LADA is een vorm van diabetes type 1 die heel erg lijkt diabetes type 2.Dit komt omdat LADA heel geleidelijk begint. LADA betekent Latent Autoimmune Diabetes in Adults.

LADA is van type 2 te onderscheiden omdat personen met LADA net als personen met type 1 bepaalde antistoffen in het bloed hebben.

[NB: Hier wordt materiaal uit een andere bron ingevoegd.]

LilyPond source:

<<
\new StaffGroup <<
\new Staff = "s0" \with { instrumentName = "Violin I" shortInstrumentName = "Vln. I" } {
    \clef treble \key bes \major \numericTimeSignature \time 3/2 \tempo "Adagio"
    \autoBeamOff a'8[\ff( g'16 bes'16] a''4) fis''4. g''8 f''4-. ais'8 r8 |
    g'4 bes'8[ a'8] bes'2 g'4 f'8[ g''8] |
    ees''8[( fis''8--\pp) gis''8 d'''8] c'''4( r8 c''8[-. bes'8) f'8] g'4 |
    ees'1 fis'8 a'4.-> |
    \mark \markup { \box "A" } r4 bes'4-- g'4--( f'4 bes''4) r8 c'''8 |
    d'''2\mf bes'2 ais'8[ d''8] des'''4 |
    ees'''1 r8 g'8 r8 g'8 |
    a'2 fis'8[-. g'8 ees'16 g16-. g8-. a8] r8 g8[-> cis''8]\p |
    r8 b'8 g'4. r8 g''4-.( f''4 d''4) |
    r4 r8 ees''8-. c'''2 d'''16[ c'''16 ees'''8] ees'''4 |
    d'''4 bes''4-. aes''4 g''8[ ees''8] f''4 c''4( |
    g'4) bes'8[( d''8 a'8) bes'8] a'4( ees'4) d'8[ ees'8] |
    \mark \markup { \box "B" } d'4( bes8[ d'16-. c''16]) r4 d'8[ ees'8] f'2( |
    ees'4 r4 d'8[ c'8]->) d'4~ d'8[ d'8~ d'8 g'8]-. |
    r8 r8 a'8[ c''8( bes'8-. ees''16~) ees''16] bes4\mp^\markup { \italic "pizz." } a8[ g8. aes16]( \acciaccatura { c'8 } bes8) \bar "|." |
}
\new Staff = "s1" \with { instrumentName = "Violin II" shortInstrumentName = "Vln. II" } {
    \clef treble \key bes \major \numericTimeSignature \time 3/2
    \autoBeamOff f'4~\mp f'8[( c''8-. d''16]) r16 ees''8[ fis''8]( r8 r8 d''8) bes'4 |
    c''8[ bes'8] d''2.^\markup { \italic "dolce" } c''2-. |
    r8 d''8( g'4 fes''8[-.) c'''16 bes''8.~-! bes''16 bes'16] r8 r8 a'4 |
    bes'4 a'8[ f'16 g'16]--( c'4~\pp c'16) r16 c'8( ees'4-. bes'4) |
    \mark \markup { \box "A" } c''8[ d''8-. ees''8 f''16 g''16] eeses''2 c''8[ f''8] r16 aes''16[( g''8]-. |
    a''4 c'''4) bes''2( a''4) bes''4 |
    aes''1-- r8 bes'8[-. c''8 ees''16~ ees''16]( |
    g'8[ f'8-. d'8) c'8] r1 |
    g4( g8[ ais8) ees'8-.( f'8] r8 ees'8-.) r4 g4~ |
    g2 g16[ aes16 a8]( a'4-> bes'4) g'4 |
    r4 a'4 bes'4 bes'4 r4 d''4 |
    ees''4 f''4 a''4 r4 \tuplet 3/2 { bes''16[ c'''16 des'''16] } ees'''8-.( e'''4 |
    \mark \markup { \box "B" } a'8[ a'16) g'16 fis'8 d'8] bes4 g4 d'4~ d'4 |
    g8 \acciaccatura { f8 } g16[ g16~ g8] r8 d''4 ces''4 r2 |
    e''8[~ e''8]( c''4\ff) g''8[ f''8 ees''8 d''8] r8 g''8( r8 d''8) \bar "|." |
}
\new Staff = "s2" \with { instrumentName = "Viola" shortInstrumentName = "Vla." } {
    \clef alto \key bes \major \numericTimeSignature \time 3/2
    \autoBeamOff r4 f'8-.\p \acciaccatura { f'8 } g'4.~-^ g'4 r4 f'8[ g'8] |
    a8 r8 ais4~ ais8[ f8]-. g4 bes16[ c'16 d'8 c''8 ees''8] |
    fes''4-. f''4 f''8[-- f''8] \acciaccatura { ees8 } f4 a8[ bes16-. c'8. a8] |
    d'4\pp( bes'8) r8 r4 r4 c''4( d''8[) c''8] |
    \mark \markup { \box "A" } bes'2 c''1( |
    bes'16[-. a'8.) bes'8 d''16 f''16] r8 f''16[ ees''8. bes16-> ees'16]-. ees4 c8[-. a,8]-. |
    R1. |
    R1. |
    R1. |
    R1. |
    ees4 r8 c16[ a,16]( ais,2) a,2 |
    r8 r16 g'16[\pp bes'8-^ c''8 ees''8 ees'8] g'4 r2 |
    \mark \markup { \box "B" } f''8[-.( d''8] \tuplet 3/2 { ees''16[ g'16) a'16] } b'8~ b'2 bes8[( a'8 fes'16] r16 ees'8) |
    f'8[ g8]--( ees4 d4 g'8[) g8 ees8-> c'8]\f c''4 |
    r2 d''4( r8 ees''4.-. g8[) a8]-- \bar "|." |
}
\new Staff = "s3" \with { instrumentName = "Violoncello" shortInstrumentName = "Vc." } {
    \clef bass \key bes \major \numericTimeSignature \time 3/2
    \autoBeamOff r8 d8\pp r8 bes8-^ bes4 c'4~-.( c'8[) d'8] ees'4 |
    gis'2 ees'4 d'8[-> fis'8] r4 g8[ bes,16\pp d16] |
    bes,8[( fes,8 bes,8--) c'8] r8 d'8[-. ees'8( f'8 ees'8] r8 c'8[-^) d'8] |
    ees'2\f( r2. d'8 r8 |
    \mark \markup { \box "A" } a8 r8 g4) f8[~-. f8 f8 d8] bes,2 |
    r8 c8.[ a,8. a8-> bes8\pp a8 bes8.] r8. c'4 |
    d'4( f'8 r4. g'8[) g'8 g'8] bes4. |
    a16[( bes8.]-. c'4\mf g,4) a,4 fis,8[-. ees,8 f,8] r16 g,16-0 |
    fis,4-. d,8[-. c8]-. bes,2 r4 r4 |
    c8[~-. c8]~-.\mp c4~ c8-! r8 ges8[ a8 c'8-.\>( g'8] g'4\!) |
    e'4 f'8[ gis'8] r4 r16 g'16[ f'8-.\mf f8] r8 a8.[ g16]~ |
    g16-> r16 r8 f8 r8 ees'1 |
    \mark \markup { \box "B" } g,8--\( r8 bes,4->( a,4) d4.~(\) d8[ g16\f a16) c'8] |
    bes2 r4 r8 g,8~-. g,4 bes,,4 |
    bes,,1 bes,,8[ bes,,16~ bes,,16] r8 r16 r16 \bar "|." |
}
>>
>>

Het is van belang de goede diagnose te stellen want LADA wordt anders behandeld dan type 2. Als LADA direct met insuline wordt behandeld, blijven er langer eigen insulineproducerende cellen functioneren.

MIDD

MIDD (Maternally Inherited Diabetes and Deafness) is een heel zeldzame vorm van diabetes. Het wordt alleen door de moeder overgedragen via het erfelijk materiaal van de mitochondriën - de ‘energiefabriekjes' van de cel. De alvleesklier reageert daardoor niet meer goed op een stijging van de bloedsuikerspiegel en geeft te weinig insuline af. MIDD wordt meestal ontdekt tussen het dertigste en vijftigste jaar. Patiënten hebben dan soms al jaren te maken met gehoorverlies. MIDD lijkt zowel op diabetes type 1 als op type 2. Het kan vaak eerst een tijd behandeld worden met alleen tabletten.

Neonatale diabetes

Mensen die al in hun eerste zes levensmaanden diabetes kregen, kunnen een bepaalde vorm hebben van neonatale diabetes. Tot voor kort was dan de diagnose gewoon 'type 1'. Maar onlangs hebben Rotterdamse onderzoekers ontdekt dat het kan gaan om een speciale genetische vorm van diabetes, die anders behandeld moet worden dan diabetes type 1.

Diabetes inspidus

Dit is een vrij zeldzame aandoening en heeft niets met suikerziekte te maken. Het is een ziekte waarbij het regelmechanisme voor vochtopname en vochtuitscheiding van het lichaam ontregeld is. De ziekte wordt gekenmerkt door een onlesbare dorst en polyurie (meer dan 2 liter urine per dag kwijtraken). Deze ziekte wordt bijna altijd veroorzaakt door een tekort aan het hormoon adiuterine. Hierdoor is de terugresorptie van water in de nieren verstoord geraakt, en worden de klachten veroorzaakt.